Она снова вздохнула.

— Читать надо больше, — сказал я, с любопытством глядя на появившиеся вдали над горой облака, похожие на огненных всадников. — Читаешь иную захватывающую книгу и сам как бы путешествуешь по дальним странам.

— Ты говоришь: читать надо, — сказала Наташа. — В совхозе на ферме от зари до зари пропадала. Наломаешься за день, так еле до дому дотащишься, ног под собой не чуя. И все же для душевной книги всегда бы выкроила часок-другой… Я люблю книги, да их, списывающих жизнь человеческую — какая она доподлинно есть, где тут достанешь? На Крутели случайно наткнулась на сундучок с разной старинной рухлядью. Знаешь, как обрадовалась? Среди прочих прочла и одну книгу про царя Грозного… Несколько ночей подряд кошмары мучили. Наверно, Денис, лютее деспота на свете не было?

— Были. И сейчас встречаются, — сказал я, продолжая безотрывно глядеть на сражение крылатых небесных всадников. — В Ираке — есть такая арабская страна, протекает река Диала.

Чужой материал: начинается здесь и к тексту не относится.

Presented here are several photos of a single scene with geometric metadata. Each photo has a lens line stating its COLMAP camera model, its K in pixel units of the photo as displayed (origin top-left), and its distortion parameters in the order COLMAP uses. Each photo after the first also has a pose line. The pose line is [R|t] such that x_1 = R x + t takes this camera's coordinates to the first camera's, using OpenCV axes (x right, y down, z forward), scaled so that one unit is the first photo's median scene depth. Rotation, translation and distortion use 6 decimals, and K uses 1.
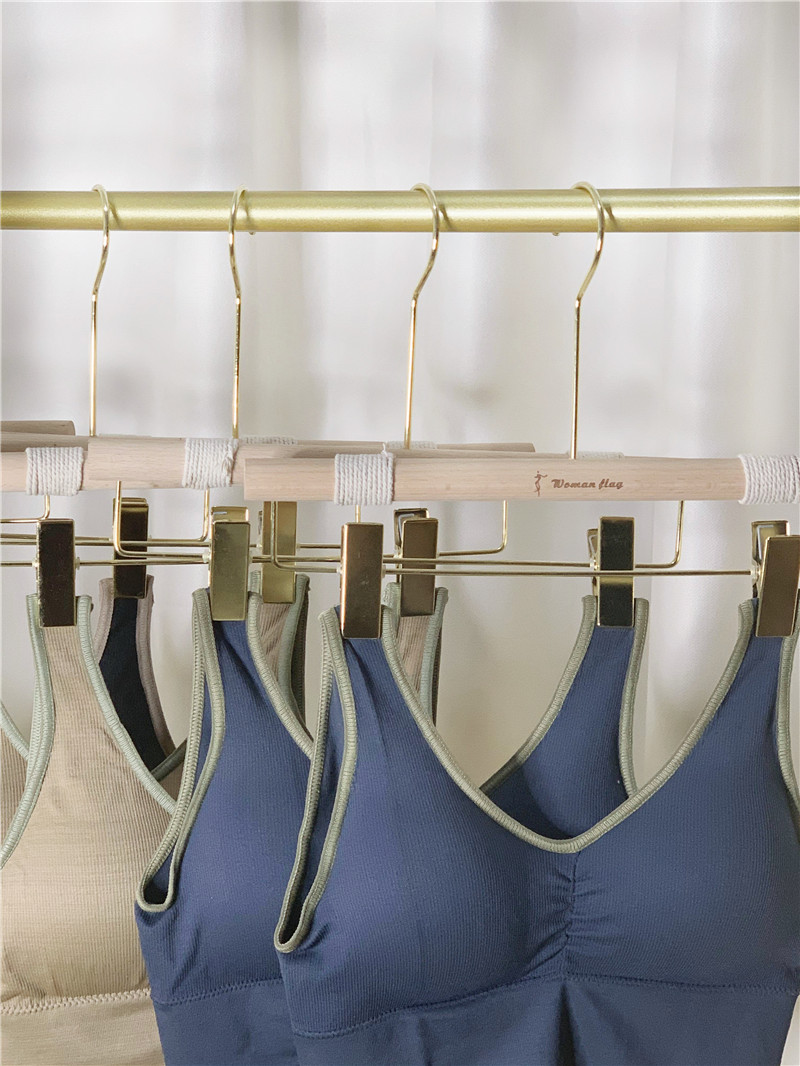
lens RADIAL K [[1884.3, 0, 400.0], [0, 1884.3, 533.0], [0, 0, 1]] dist [0.110840, -0.139409]
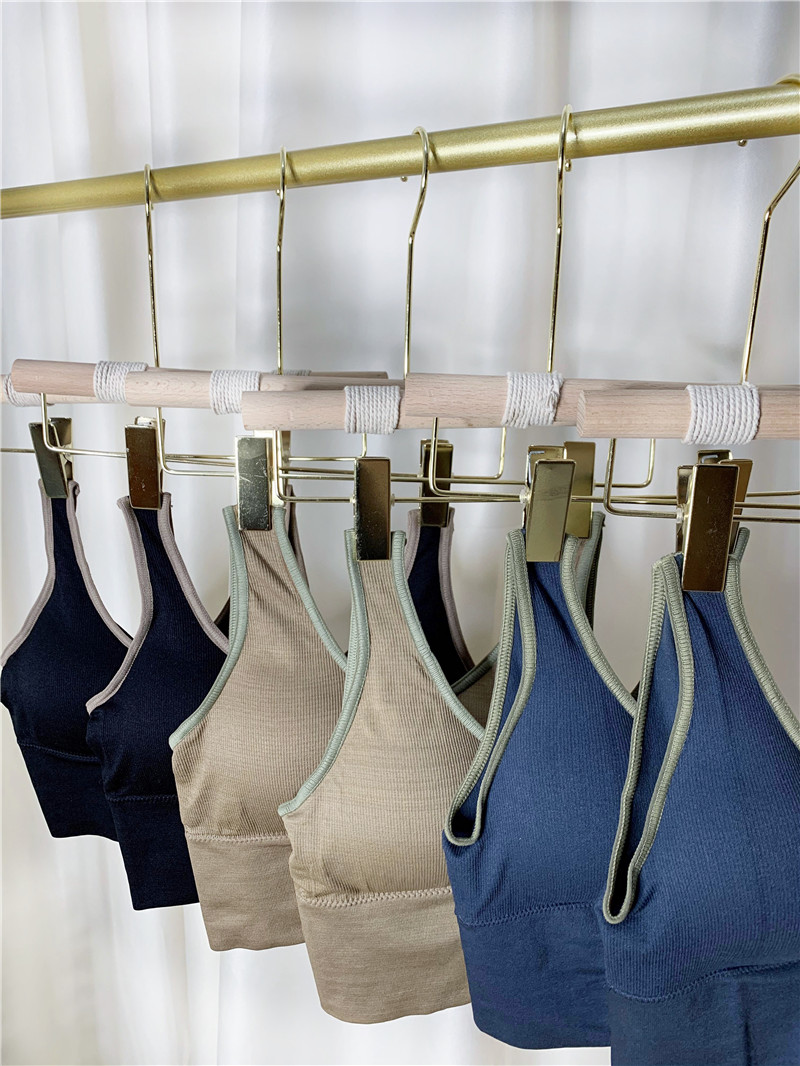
lens RADIAL K [[817.3, 0, 404.4], [0, 817.3, 526.3], [0, 0, 1]] dist [0.110926, -0.249303]
pose [[0.990201, 0.023965, -0.137575, -0.102641], [-0.014194, 0.997335, 0.071566, -0.001706], [0.138923, -0.068912, 0.987903, 0.559320]]
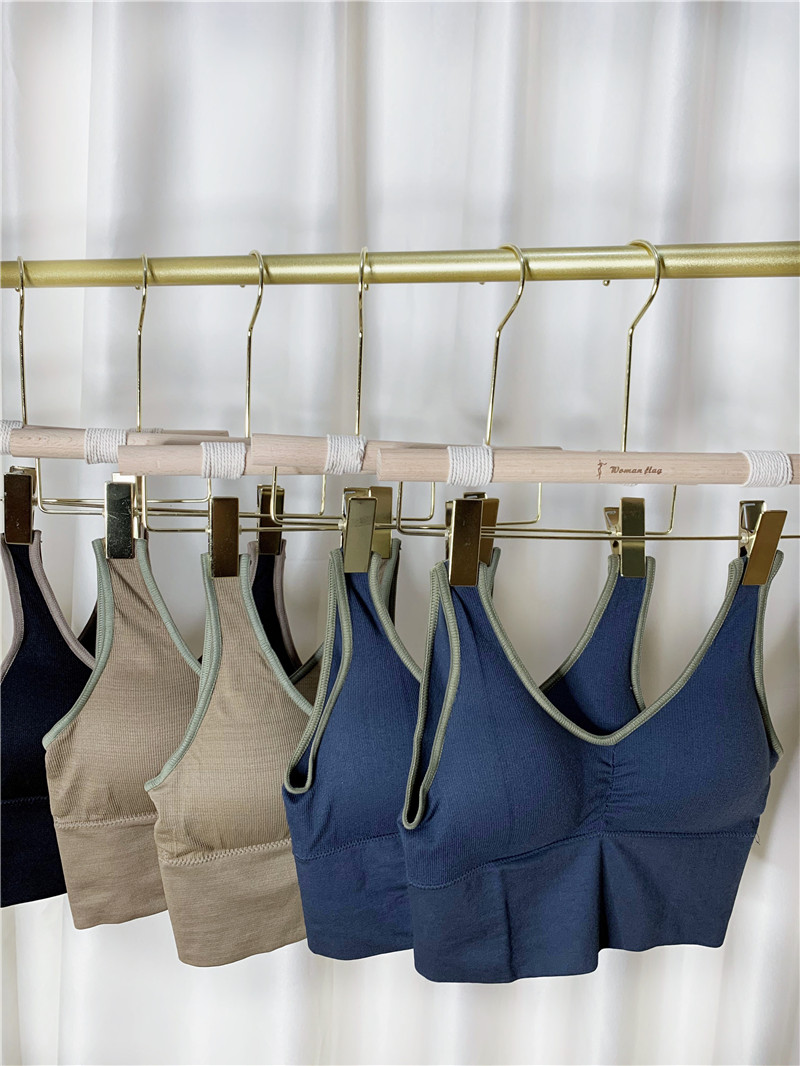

Переправляясь раз через Диалу, персидский царь Кир лишился своего любимца — белого коня. Разгневался царь и приговорил реку к смертной казни.

— Как… к смертной казни? — поразилась Наташа.

— Кир приказал прорыть… не то триста, не то четыреста каналов, чтобы отвести воду из Диалы. И река перестала существовать целую тысячу лет.

Поводя зябко плечами, Наташа вопрошающе глянула мне в глаза:

— Ее, что же, и до сих пор нет, этой реки?

— Со временем знойные пески пустыни высушили каналы, сравняли их с землей, и мученица Диала вернулась в свое русло.

Легонько коснувшись Наташиной руки, лежавшей на колене, я шепнул ей на ушко:

— Глянь-ка на ту сторону. Эвон какая кровавая битва разыгралась на небе.

Наташа подняла голову и, содрогаясь, прижалась плечом к моему плечу.

— Страшно-то как!

Мы молчали до тех пор, пока огненные всадники не превратились в пепельно-сизые, жалкие лохмотья, а на середину реки не упала первая звездочка — острая и холодная.

На Суровку и Крутель опускались влажные сумерки. Вдали четче замигали огоньки бакенов. А немного погодя от переката послышался дробный перестук мотора.